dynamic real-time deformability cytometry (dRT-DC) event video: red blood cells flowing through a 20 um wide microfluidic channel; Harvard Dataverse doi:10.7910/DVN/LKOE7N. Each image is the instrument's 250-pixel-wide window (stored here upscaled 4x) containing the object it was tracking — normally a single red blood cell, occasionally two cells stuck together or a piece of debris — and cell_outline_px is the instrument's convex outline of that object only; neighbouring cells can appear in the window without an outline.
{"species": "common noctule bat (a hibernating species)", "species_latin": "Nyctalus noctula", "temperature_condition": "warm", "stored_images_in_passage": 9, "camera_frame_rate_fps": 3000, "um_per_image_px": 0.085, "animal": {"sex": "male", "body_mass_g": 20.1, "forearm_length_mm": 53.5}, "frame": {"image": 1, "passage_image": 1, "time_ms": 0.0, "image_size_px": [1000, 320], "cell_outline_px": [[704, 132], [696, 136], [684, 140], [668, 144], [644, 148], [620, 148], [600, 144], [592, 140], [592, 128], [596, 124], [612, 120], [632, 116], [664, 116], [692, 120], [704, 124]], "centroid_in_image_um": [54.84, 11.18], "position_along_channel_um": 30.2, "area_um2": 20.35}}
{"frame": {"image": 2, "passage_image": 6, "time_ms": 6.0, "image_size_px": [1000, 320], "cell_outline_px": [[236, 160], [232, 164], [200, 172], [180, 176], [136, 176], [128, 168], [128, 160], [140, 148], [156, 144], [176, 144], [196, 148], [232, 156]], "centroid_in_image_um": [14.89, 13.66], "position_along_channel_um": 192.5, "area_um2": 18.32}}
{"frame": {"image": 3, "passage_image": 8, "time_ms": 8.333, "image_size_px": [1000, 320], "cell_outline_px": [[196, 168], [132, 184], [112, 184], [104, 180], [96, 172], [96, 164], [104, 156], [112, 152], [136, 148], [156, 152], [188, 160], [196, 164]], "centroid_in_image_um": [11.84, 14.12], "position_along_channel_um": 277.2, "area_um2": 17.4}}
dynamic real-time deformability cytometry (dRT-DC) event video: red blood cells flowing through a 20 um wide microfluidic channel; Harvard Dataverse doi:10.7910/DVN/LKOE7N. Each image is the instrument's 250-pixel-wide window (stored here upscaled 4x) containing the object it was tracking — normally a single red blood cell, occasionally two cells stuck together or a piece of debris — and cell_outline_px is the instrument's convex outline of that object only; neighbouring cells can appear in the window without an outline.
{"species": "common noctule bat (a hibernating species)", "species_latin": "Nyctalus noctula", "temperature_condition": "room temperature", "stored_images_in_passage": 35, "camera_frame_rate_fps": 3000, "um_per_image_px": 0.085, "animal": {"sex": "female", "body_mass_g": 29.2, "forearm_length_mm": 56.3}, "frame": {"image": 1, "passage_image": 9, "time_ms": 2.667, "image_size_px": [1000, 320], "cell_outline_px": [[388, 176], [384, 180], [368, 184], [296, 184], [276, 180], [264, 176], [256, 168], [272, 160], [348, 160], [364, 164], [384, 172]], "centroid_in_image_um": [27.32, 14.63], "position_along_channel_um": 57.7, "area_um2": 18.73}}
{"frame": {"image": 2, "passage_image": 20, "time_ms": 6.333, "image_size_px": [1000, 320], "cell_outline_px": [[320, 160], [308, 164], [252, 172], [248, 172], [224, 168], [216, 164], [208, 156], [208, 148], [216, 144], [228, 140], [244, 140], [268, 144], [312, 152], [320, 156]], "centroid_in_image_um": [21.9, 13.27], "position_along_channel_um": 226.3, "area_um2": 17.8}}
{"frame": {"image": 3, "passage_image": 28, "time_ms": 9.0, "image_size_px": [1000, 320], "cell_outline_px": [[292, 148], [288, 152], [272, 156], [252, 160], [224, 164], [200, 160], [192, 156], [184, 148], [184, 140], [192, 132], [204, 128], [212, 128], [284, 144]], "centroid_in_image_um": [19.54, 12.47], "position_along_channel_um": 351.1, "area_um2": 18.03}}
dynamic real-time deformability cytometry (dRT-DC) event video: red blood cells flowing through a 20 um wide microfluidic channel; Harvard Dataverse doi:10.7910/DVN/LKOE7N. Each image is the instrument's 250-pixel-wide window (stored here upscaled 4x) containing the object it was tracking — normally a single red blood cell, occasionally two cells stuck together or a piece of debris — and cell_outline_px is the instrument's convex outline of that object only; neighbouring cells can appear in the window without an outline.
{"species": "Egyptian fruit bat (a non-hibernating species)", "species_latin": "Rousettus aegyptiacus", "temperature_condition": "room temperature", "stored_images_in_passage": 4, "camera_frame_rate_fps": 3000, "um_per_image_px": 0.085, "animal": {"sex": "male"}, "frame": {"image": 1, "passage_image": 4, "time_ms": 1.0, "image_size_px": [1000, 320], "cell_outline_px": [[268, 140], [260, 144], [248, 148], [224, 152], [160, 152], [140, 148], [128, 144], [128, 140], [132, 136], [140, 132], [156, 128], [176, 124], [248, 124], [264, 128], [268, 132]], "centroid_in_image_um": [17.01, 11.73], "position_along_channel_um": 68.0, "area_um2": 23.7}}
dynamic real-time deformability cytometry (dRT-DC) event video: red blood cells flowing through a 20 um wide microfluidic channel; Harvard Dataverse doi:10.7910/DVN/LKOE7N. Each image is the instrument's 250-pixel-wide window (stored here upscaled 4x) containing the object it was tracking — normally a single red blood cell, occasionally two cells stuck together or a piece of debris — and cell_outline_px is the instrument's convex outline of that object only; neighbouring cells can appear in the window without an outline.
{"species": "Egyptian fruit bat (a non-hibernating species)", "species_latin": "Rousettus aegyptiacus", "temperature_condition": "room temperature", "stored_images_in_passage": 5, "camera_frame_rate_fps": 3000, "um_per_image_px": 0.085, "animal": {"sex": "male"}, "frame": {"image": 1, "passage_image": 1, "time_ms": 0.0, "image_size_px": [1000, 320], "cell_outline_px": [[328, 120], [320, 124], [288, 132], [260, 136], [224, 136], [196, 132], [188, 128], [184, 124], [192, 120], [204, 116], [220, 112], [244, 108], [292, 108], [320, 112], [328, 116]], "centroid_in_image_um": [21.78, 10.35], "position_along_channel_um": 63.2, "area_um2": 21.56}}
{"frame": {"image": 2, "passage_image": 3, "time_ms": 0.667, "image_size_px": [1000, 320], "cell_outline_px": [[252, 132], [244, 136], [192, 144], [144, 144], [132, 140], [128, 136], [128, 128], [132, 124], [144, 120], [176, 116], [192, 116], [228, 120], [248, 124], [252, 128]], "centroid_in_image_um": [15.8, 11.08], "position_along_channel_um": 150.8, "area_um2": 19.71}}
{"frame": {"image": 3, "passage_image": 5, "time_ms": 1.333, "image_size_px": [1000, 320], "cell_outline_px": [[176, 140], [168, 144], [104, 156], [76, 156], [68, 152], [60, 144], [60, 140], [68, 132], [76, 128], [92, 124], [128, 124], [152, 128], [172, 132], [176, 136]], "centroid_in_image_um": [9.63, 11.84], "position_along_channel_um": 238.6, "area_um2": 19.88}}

* Task *
Reproduce the entire listing word for word.

* Correct answer *
dynamic real-time deformability cytometry (dRT-DC) event video: red blood cells flowing through a 20 um wide microfluidic channel; Harvard Dataverse doi:10.7910/DVN/LKOE7N. Each image is the instrument's 250-pixel-wide window (stored here upscaled 4x) containing the object it was tracking — normally a single red blood cell, occasionally two cells stuck together or a piece of debris — and cell_outline_px is the instrument's convex outline of that object only; neighbouring cells can appear in the window without an outline.
{"species": "common noctule bat (a hibernating species)", "species_latin": "Nyctalus noctula", "temperature_condition": "warm", "stored_images_in_passage": 9, "camera_frame_rate_fps": 3000, "um_per_image_px": 0.085, "animal": {"sex": "male", "body_mass_g": 20.1, "forearm_length_mm": 53.5}, "frame": {"image": 1, "passage_image": 1, "time_ms": 0.0, "image_size_px": [1000, 320], "cell_outline_px": [[704, 132], [696, 136], [684, 140], [668, 144], [644, 148], [620, 148], [600, 144], [592, 140], [592, 128], [596, 124], [612, 120], [632, 116], [664, 116], [692, 120], [704, 124]], "centroid_in_image_um": [54.84, 11.18], "position_along_channel_um": 30.2, "area_um2": 20.35}}
{"frame": {"image": 2, "passage_image": 6, "time_ms": 6.0, "image_size_px": [1000, 320], "cell_outline_px": [[236, 160], [232, 164], [200, 172], [180, 176], [136, 176], [128, 168], [128, 160], [140, 148], [156, 144], [176, 144], [196, 148], [232, 156]], "centroid_in_image_um": [14.89, 13.66], "position_along_channel_um": 192.5, "area_um2": 18.32}}
{"frame": {"image": 3, "passage_image": 8, "time_ms": 8.333, "image_size_px": [1000, 320], "cell_outline_px": [[196, 168], [132, 184], [112, 184], [104, 180], [96, 172], [96, 164], [104, 156], [112, 152], [136, 148], [156, 152], [188, 160], [196, 164]], "centroid_in_image_um": [11.84, 14.12], "position_along_channel_um": 277.2, "area_um2": 17.4}}
dynamic real-time deformability cytometry (dRT-DC) event video: red blood cells flowing through a 20 um wide microfluidic channel; Harvard Dataverse doi:10.7910/DVN/LKOE7N. Each image is the instrument's 250-pixel-wide window (stored here upscaled 4x) containing the object it was tracking — normally a single red blood cell, occasionally two cells stuck together or a piece of debris — and cell_outline_px is the instrument's convex outline of that object only; neighbouring cells can appear in the window without an outline.
{"species": "common noctule bat (a hibernating species)", "species_latin": "Nyctalus noctula", "temperature_condition": "room temperature", "stored_images_in_passage": 35, "camera_frame_rate_fps": 3000, "um_per_image_px": 0.085, "animal": {"sex": "female", "body_mass_g": 29.2, "forearm_length_mm": 56.3}, "frame": {"image": 1, "passage_image": 9, "time_ms": 2.667, "image_size_px": [1000, 320], "cell_outline_px": [[388, 176], [384, 180], [368, 184], [296, 184], [276, 180], [264, 176], [256, 168], [272, 160], [348, 160], [364, 164], [384, 172]], "centroid_in_image_um": [27.32, 14.63], "position_along_channel_um": 57.7, "area_um2": 18.73}}
{"frame": {"image": 2, "passage_image": 20, "time_ms": 6.333, "image_size_px": [1000, 320], "cell_outline_px": [[320, 160], [308, 164], [252, 172], [248, 172], [224, 168], [216, 164], [208, 156], [208, 148], [216, 144], [228, 140], [244, 140], [268, 144], [312, 152], [320, 156]], "centroid_in_image_um": [21.9, 13.27], "position_along_channel_um": 226.3, "area_um2": 17.8}}
{"frame": {"image": 3, "passage_image": 28, "time_ms": 9.0, "image_size_px": [1000, 320], "cell_outline_px": [[292, 148], [288, 152], [272, 156], [252, 160], [224, 164], [200, 160], [192, 156], [184, 148], [184, 140], [192, 132], [204, 128], [212, 128], [284, 144]], "centroid_in_image_um": [19.54, 12.47], "position_along_channel_um": 351.1, "area_um2": 18.03}}
dynamic real-time deformability cytometry (dRT-DC) event video: red blood cells flowing through a 20 um wide microfluidic channel; Harvard Dataverse doi:10.7910/DVN/LKOE7N. Each image is the instrument's 250-pixel-wide window (stored here upscaled 4x) containing the object it was tracking — normally a single red blood cell, occasionally two cells stuck together or a piece of debris — and cell_outline_px is the instrument's convex outline of that object only; neighbouring cells can appear in the window without an outline.
{"species": "Egyptian fruit bat (a non-hibernating species)", "species_latin": "Rousettus aegyptiacus", "temperature_condition": "room temperature", "stored_images_in_passage": 4, "camera_frame_rate_fps": 3000, "um_per_image_px": 0.085, "animal": {"sex": "male"}, "frame": {"image": 1, "passage_image": 4, "time_ms": 1.0, "image_size_px": [1000, 320], "cell_outline_px": [[268, 140], [260, 144], [248, 148], [224, 152], [160, 152], [140, 148], [128, 144], [128, 140], [132, 136], [140, 132], [156, 128], [176, 124], [248, 124], [264, 128], [268, 132]], "centroid_in_image_um": [17.01, 11.73], "position_along_channel_um": 68.0, "area_um2": 23.7}}
dynamic real-time deformability cytometry (dRT-DC) event video: red blood cells flowing through a 20 um wide microfluidic channel; Harvard Dataverse doi:10.7910/DVN/LKOE7N. Each image is the instrument's 250-pixel-wide window (stored here upscaled 4x) containing the object it was tracking — normally a single red blood cell, occasionally two cells stuck together or a piece of debris — and cell_outline_px is the instrument's convex outline of that object only; neighbouring cells can appear in the window without an outline.
{"species": "Egyptian fruit bat (a non-hibernating species)", "species_latin": "Rousettus aegyptiacus", "temperature_condition": "room temperature", "stored_images_in_passage": 5, "camera_frame_rate_fps": 3000, "um_per_image_px": 0.085, "animal": {"sex": "male"}, "frame": {"image": 1, "passage_image": 1, "time_ms": 0.0, "image_size_px": [1000, 320], "cell_outline_px": [[328, 120], [320, 124], [288, 132], [260, 136], [224, 136], [196, 132], [188, 128], [184, 124], [192, 120], [204, 116], [220, 112], [244, 108], [292, 108], [320, 112], [328, 116]], "centroid_in_image_um": [21.78, 10.35], "position_along_channel_um": 63.2, "area_um2": 21.56}}
{"frame": {"image": 2, "passage_image": 3, "time_ms": 0.667, "image_size_px": [1000, 320], "cell_outline_px": [[252, 132], [244, 136], [192, 144], [144, 144], [132, 140], [128, 136], [128, 128], [132, 124], [144, 120], [176, 116], [192, 116], [228, 120], [248, 124], [252, 128]], "centroid_in_image_um": [15.8, 11.08], "position_along_channel_um": 150.8, "area_um2": 19.71}}
{"frame": {"image": 3, "passage_image": 5, "time_ms": 1.333, "image_size_px": [1000, 320], "cell_outline_px": [[176, 140], [168, 144], [104, 156], [76, 156], [68, 152], [60, 144], [60, 140], [68, 132], [76, 128], [92, 124], [128, 124], [152, 128], [172, 132], [176, 136]], "centroid_in_image_um": [9.63, 11.84], "position_along_channel_um": 238.6, "area_um2": 19.88}}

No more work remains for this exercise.